So the people began their migrations, climbing up a high mountain. They were accompanied by two insect people resembling the katydid or locust, the mahu (insect which has the heat power). On top they met a great bird, the eagle. One of the mahus, acting as a spokesman for the people, asked the eagle, "Have you been living here very long?"

"Yes," replied the eagle, "since the creation of this Fourth World."

"We have traveled a long way to reach this new land," said the mahu. "Will you permit us to live here with you?"
Mahu created and copyrighted by Starshyne

"Perhaps," answered the eagle. "But I must test you first." Drawing out one of the arrows he was holding in his claws, he ordered the two mahus to step closer. To one he said, "I am going to poke this arrow into your eyes, If you do not close them, you and all the people who follow you may remain here."

Where upon he poked the point of the arrow so close to the mahu's eye it almost touched, but the mahu did not even blink. "You are a people of great strength," observed the eagle. "But the second test is much harder and I don't believe you will pass it."


"We are ready for the second test," said the two mahus.

The eagle pulled out a bow, cocked an arrow, and shot the first mahu through the body. The mahu, with the arrow, sticking out one side of him, lifted the flute he had brought with him and begun to play a sweet and tender melody. "Well!" said the eagle. "You have more power than I thought!" So he shot the other mahu with a second arrow.

The two mahus, both pierced with arrows, played their flutes still more tenderly and sweetly, producing a soothing vibration and an uplift of spirit which healed their pierced bodies.

The eagle, of course, then gave the people permission to occupy the land, saying, "Now that you have stood both tests you may use my feather anytime you want to talk to our Father Sun, the Creator, and I will deliver you message because I am the conqueror of air and master of height.

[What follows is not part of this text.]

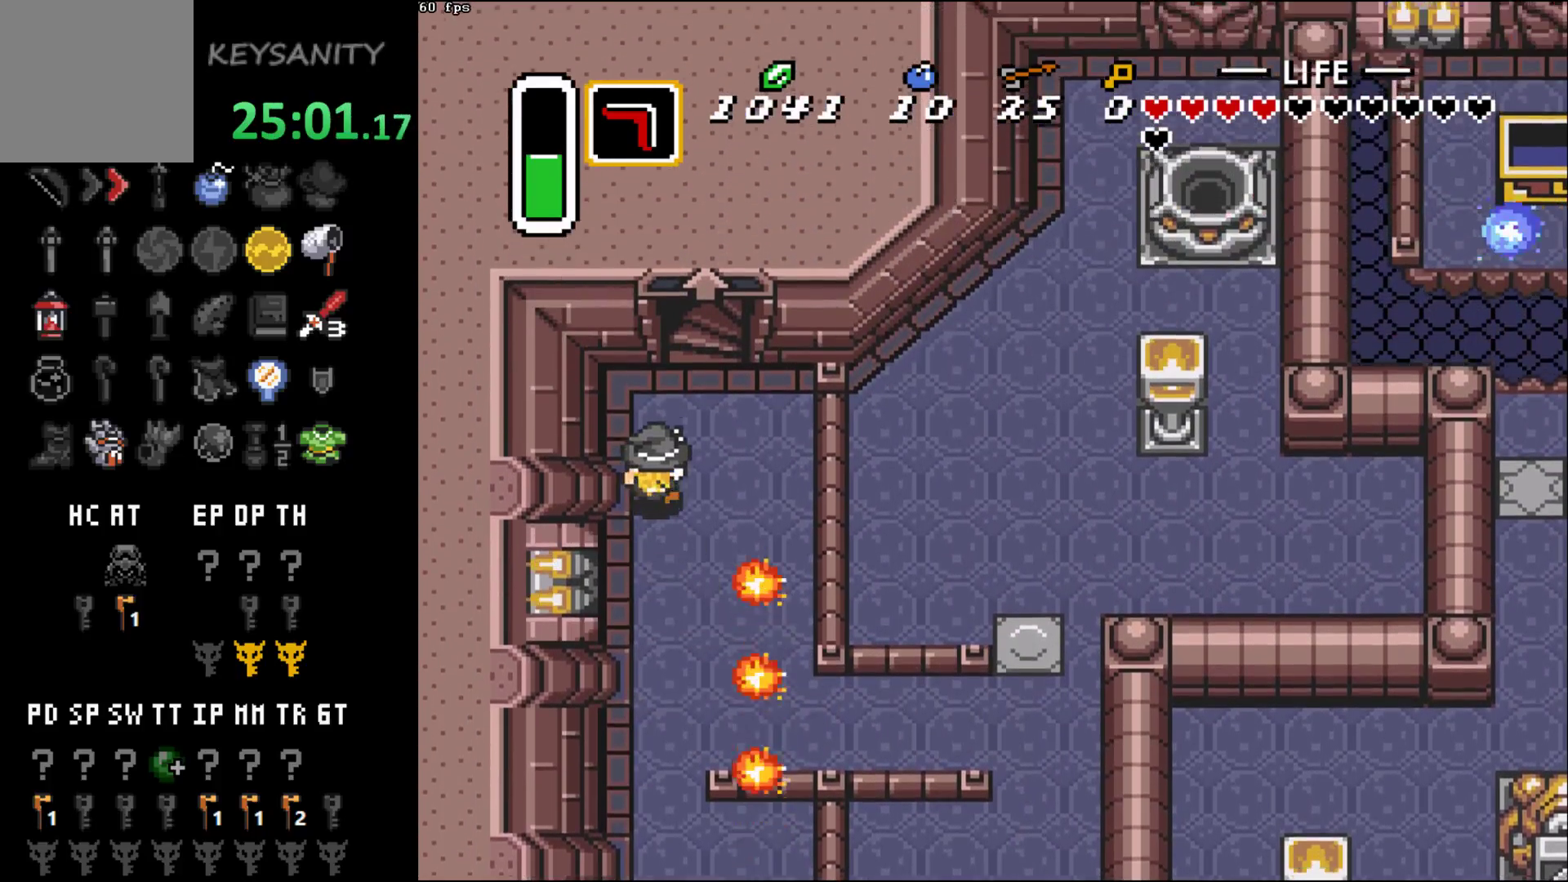
{"buttons": [], "left_stick": "up", "button_events": []}
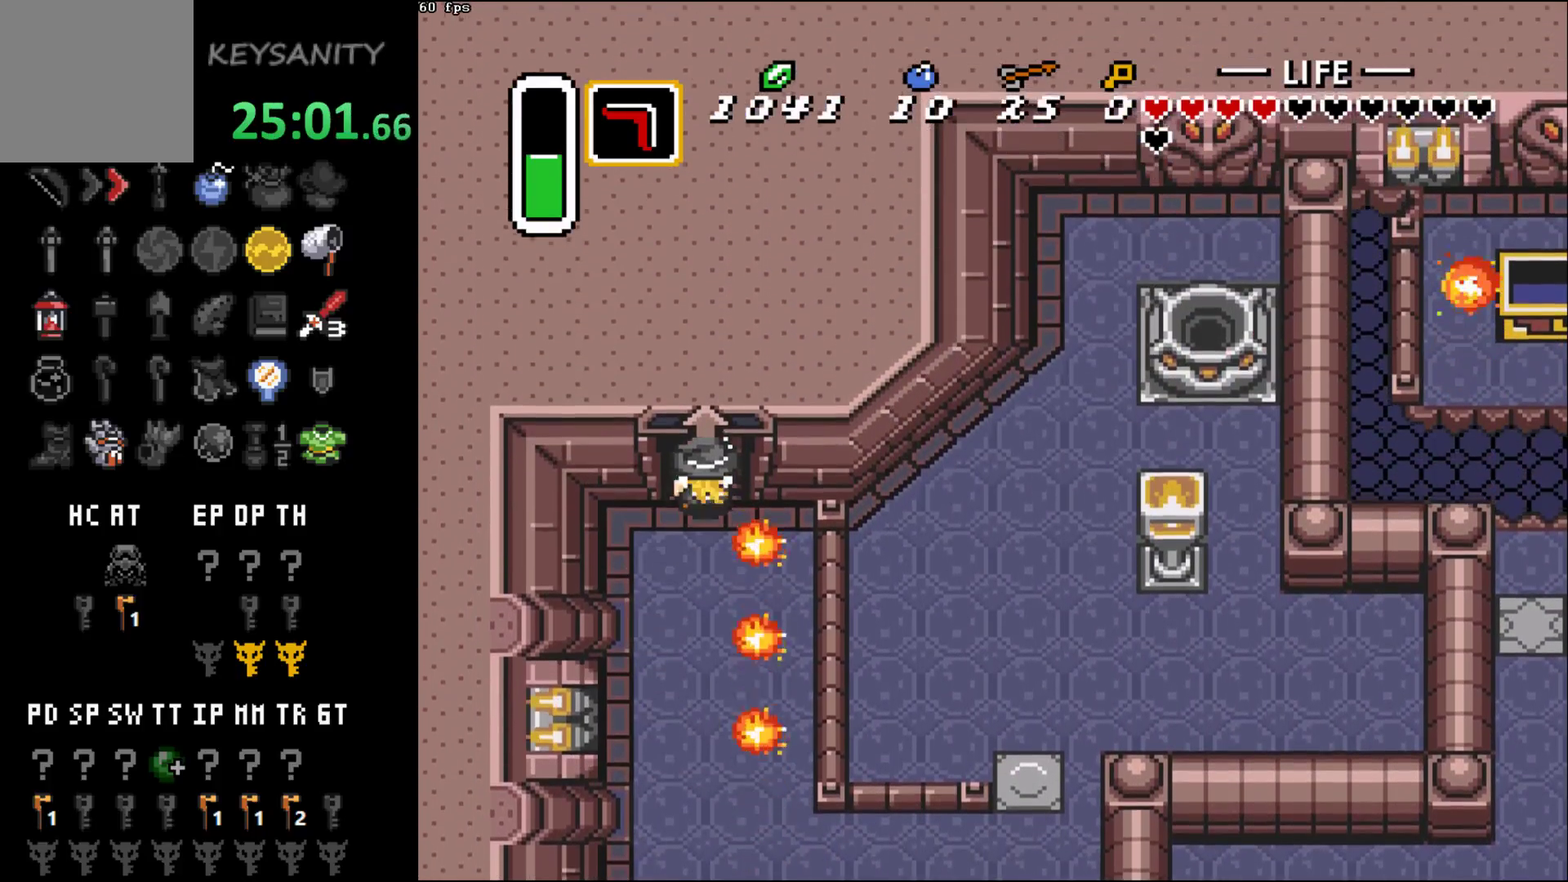
{"buttons": [], "left_stick": "center", "button_events": []}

I am the only one who has the power of space above, for I represent the loftiness of the spirit and can deliver your prayers to the Creator."

Ever since then the people have used the feathers of an eagle for their prayer-feathers or pahos, and sing to a sick child, knowing that the sweet power of music will help to heal him. The locust mahu is known as the Humpbacked Flute Player, the kachina named Kokopilau, because he looked like wood (koko-wood; pilau-hump). In the hump on his back he carried seeds of plants and flowers, and with the music of his flute he created warmth. When the people moved off on their migrations over the continent they carved pictographs of him on rocks all the way from the tip of South America up to Canada, and it was for these two mahus that the Blue Flute and Gray Flute clans and societies were named.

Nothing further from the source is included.